Task: Start at the line with "pinky dip: (566, 1494)" in the records below, stop at the line with "ring mcp: (860, 887)", and return every line in that span exactly, the two end lines included.

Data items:
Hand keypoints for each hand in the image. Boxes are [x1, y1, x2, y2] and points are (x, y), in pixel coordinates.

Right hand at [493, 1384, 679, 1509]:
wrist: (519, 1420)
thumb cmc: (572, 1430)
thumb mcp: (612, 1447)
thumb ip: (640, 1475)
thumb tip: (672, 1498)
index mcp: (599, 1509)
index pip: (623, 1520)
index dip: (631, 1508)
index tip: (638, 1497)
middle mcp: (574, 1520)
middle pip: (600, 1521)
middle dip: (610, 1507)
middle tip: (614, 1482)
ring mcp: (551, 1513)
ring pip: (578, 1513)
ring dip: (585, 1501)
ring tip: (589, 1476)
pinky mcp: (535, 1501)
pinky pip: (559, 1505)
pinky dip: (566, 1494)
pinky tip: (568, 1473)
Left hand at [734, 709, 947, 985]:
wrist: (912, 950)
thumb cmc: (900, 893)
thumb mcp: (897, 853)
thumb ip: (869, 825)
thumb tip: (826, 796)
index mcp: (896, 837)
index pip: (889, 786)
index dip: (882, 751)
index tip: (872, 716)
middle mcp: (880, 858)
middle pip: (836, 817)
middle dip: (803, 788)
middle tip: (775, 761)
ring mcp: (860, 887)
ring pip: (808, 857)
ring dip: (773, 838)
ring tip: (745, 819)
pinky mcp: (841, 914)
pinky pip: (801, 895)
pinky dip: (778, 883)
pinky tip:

Answer to the problem:
pinky dip: (566, 1494)
pinky tip: (568, 1473)
Left hand at [734, 709, 947, 985]:
wrist: (912, 950)
thumb cmc: (900, 893)
thumb mcp: (897, 853)
thumb ip: (869, 825)
thumb tip: (826, 796)
index mcp: (896, 837)
index pip: (889, 786)
index dip: (882, 751)
index tip: (872, 716)
middle mcp: (880, 858)
middle pip: (836, 817)
middle dip: (803, 788)
middle tip: (775, 761)
ring mcp: (860, 887)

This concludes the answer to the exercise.